┌─ DATA SHOWN

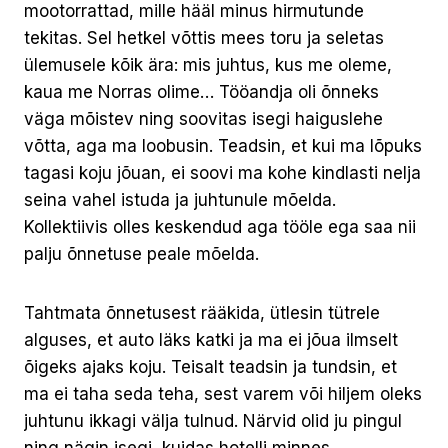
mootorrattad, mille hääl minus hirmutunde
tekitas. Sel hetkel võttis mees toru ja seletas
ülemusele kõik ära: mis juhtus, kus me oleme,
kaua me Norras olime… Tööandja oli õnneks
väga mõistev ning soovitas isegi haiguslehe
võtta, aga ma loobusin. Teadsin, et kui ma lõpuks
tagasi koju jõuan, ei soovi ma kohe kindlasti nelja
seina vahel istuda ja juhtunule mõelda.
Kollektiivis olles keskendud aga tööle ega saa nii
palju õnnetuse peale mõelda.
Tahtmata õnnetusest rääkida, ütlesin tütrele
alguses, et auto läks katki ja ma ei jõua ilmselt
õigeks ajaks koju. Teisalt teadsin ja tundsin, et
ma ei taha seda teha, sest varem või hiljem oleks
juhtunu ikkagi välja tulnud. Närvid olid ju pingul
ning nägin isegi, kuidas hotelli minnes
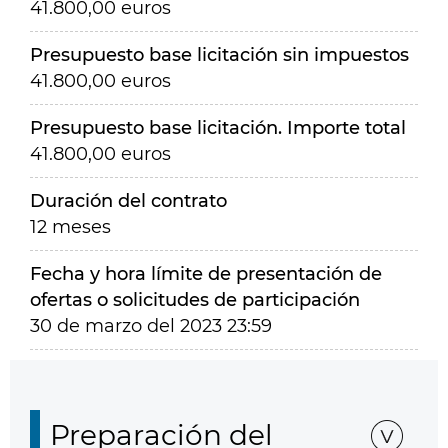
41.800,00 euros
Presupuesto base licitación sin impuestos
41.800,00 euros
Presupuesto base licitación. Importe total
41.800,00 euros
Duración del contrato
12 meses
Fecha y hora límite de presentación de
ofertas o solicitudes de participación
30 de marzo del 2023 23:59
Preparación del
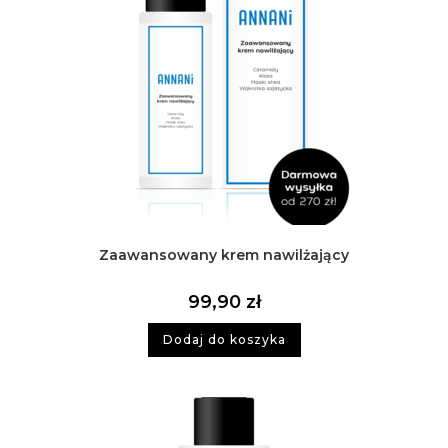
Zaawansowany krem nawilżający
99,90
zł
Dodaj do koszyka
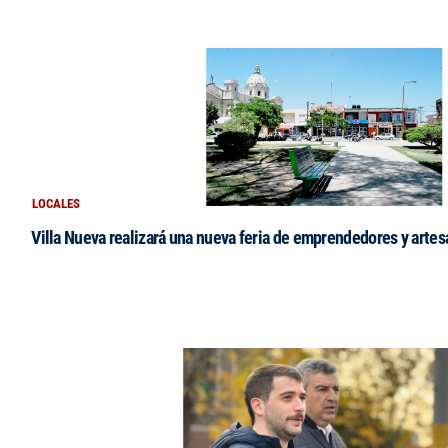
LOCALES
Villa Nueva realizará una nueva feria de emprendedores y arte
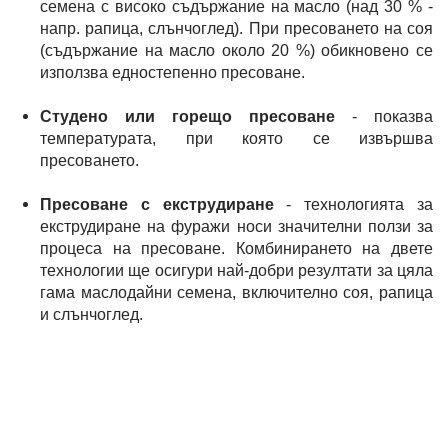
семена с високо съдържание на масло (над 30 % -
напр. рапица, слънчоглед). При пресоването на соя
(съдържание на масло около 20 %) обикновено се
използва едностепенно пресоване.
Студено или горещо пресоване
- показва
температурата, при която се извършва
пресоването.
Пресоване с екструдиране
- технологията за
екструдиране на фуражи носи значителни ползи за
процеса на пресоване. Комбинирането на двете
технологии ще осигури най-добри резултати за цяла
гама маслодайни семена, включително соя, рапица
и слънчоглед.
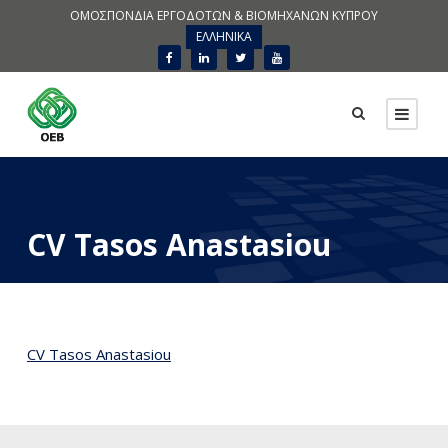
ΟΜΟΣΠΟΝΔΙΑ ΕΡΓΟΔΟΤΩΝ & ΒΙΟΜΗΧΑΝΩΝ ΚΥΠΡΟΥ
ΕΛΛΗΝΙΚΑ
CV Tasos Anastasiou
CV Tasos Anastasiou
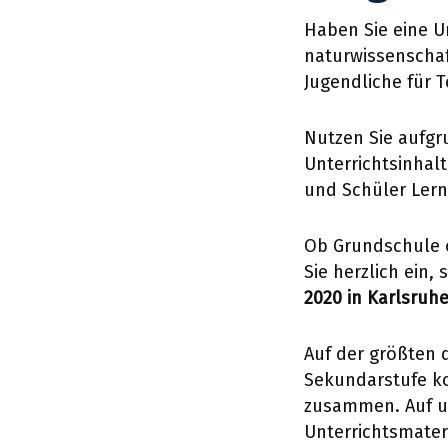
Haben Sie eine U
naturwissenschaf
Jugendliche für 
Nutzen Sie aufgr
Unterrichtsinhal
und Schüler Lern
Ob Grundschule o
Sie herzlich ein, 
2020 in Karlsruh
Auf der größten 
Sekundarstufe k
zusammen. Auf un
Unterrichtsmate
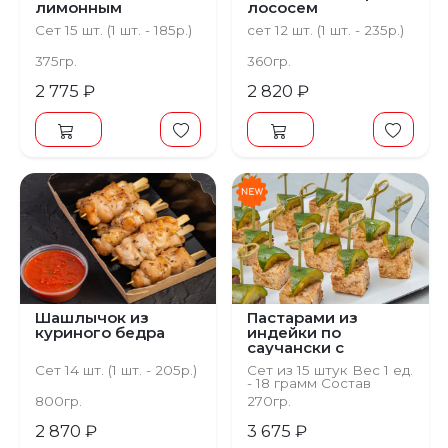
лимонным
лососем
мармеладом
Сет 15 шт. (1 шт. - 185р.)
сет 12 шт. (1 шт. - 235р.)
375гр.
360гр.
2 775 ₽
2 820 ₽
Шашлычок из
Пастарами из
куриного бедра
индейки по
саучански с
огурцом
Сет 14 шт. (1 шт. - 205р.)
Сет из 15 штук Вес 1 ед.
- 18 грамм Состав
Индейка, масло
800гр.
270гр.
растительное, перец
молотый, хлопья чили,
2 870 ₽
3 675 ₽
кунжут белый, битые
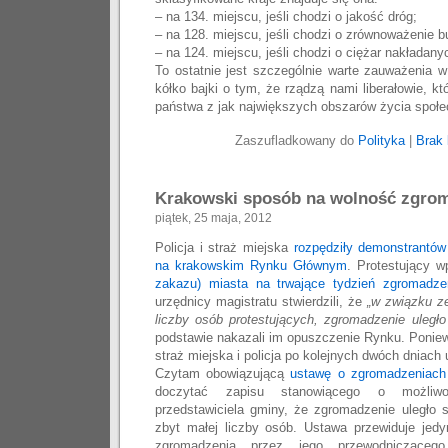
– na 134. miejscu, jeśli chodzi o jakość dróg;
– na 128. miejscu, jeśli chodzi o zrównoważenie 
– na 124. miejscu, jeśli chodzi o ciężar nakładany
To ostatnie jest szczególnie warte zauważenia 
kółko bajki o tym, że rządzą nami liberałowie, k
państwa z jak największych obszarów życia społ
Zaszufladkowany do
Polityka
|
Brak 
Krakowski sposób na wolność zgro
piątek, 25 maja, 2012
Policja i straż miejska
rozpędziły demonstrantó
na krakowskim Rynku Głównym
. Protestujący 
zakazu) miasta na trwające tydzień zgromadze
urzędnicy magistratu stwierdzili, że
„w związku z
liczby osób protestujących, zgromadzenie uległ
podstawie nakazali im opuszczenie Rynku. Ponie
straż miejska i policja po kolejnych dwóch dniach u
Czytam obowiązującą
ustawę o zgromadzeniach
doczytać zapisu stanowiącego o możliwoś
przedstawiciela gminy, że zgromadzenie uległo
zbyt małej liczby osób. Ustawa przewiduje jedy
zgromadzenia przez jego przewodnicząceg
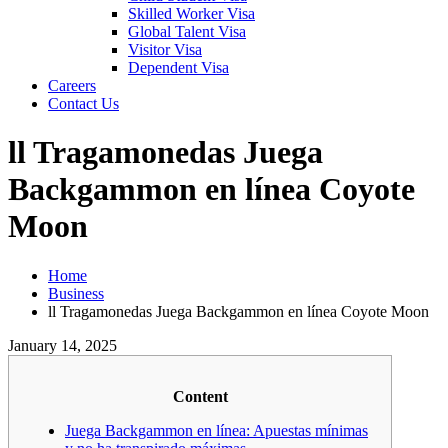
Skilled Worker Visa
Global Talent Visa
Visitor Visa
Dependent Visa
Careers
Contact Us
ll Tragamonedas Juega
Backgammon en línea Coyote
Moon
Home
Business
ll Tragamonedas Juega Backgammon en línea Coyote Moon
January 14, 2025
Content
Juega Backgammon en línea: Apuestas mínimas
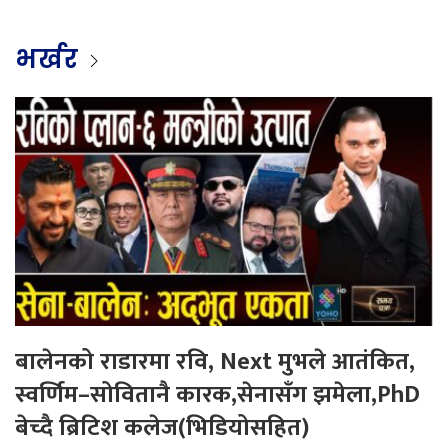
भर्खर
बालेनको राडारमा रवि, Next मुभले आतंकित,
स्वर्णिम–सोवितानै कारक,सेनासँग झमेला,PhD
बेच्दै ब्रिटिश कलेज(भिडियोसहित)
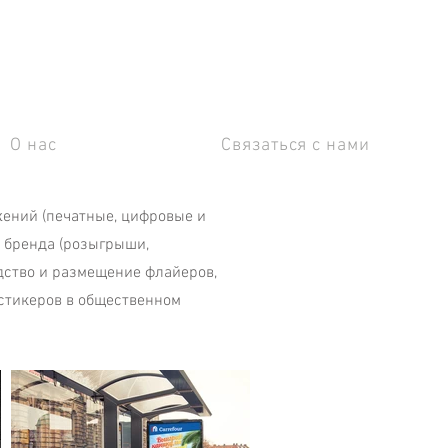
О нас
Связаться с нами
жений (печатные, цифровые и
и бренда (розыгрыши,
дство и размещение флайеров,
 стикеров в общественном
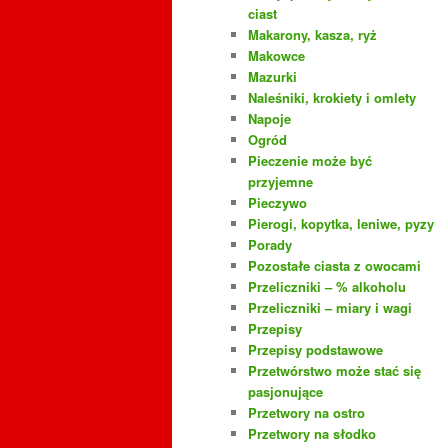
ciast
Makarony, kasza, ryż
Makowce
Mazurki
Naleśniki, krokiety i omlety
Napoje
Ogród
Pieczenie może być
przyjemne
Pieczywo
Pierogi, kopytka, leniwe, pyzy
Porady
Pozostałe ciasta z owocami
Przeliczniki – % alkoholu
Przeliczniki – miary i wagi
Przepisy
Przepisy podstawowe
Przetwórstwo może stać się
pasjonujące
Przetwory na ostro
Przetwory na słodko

└─
┌─ DATA SHOWN

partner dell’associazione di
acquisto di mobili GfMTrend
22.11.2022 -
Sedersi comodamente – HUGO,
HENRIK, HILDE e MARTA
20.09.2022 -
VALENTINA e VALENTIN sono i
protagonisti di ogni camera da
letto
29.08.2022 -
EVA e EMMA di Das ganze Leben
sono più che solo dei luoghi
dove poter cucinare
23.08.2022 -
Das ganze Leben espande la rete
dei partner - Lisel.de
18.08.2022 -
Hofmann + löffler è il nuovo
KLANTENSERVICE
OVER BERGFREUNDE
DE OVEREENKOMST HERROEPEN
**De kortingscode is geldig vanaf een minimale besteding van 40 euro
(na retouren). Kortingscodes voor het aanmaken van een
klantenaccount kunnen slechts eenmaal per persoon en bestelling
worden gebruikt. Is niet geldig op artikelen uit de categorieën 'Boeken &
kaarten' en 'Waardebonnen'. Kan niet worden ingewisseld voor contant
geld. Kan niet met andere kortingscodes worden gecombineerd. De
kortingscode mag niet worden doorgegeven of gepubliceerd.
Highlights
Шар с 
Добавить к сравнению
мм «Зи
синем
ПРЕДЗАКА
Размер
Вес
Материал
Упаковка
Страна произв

└─
┌─ DATA SHOWN

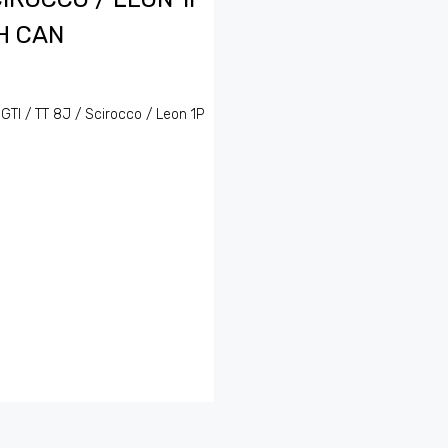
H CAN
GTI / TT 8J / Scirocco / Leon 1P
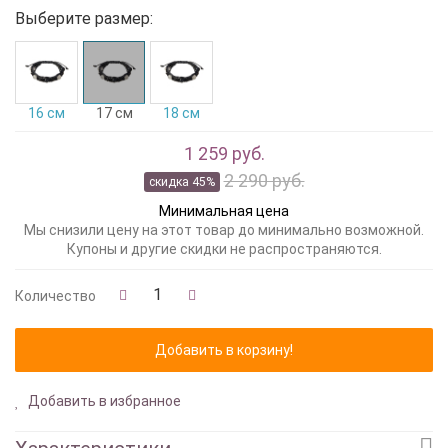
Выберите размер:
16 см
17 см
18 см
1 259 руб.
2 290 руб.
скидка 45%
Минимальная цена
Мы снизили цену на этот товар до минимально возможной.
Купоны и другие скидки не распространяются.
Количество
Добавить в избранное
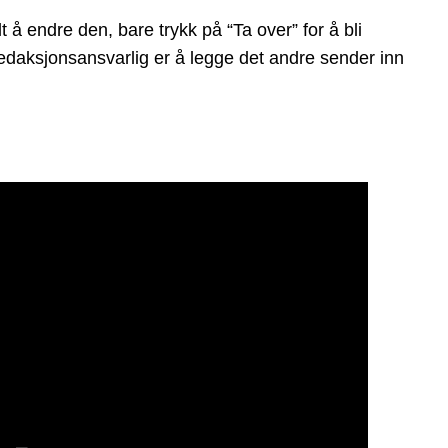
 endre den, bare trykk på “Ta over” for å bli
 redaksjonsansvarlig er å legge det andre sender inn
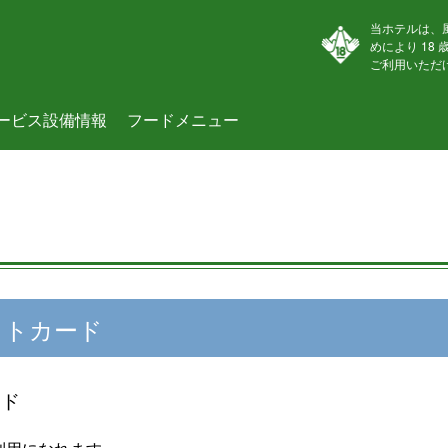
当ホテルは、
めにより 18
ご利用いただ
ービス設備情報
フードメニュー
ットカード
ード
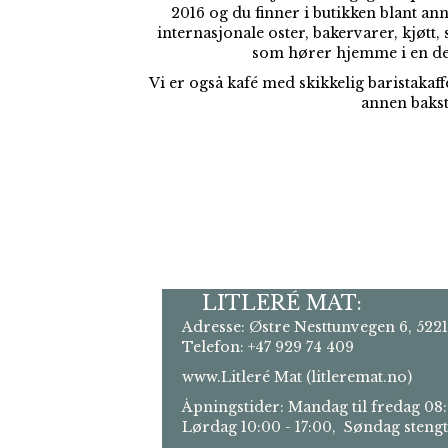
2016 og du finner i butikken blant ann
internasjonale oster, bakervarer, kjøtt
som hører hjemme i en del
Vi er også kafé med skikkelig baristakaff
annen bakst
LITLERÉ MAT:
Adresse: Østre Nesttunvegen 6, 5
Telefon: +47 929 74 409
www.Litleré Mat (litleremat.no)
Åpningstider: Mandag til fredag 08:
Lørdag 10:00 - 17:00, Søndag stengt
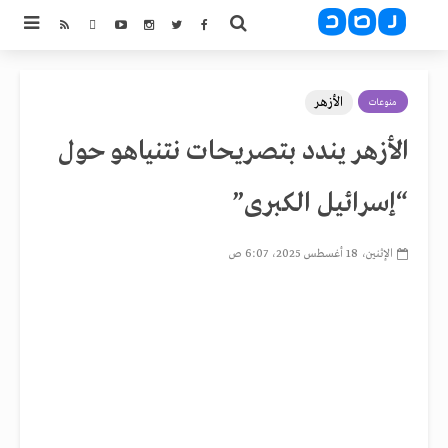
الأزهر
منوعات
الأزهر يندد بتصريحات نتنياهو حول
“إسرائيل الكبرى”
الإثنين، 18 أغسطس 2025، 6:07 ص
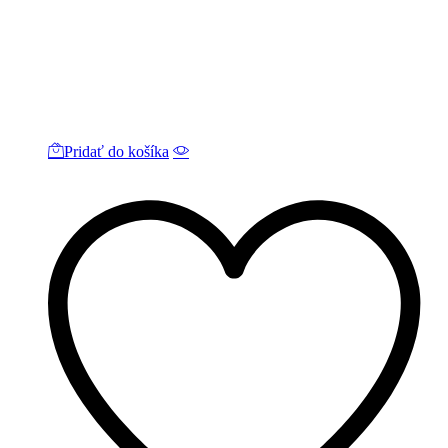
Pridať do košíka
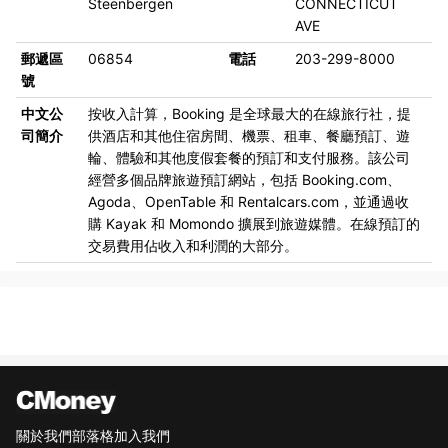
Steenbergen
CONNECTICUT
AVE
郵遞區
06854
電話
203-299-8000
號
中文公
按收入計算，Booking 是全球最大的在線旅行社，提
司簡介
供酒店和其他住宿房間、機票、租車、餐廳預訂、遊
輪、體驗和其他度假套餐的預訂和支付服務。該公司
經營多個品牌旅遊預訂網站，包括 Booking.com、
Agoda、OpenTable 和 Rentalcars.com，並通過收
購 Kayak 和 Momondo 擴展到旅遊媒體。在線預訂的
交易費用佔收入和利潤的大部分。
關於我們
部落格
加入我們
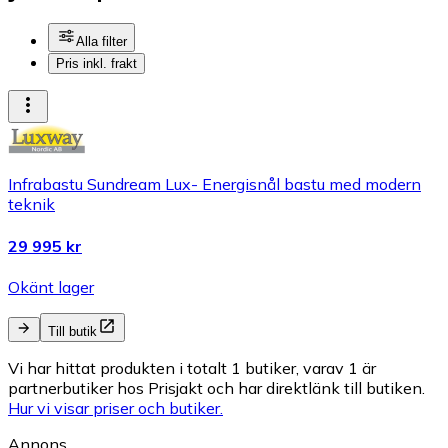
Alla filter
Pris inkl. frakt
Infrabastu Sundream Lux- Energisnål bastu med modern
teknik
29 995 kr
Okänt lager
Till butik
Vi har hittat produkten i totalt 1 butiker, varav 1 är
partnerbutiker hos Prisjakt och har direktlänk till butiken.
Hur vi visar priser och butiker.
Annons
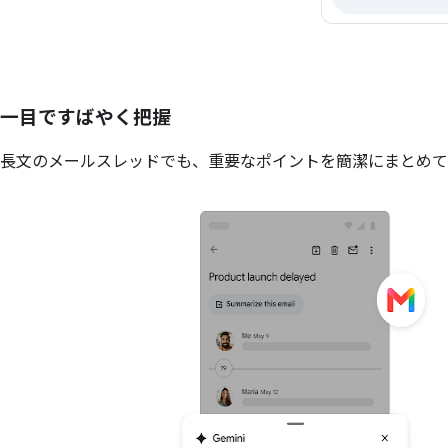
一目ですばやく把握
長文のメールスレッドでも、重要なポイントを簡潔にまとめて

└─

» WORK INSTRUCTION
Pull out the lines between the one holding "Alla filter" and the one holding "長文のメールスレッドでも、重要なポイントを簡潔にまとめて", inclusive, and reproduce them word for word. Leave the pictures out of your answer.

» ANSWER TO THIS EXERCISE
Alla filter
Pris inkl. frakt
Infrabastu Sundream Lux- Energisnål bastu med modern
teknik
29 995 kr
Okänt lager
Till butik
Vi har hittat produkten i totalt 1 butiker, varav 1 är
partnerbutiker hos Prisjakt och har direktlänk till butiken.
Hur vi visar priser och butiker.
Annons
一目ですばやく把握
長文のメールスレッドでも、重要なポイントを簡潔にまとめて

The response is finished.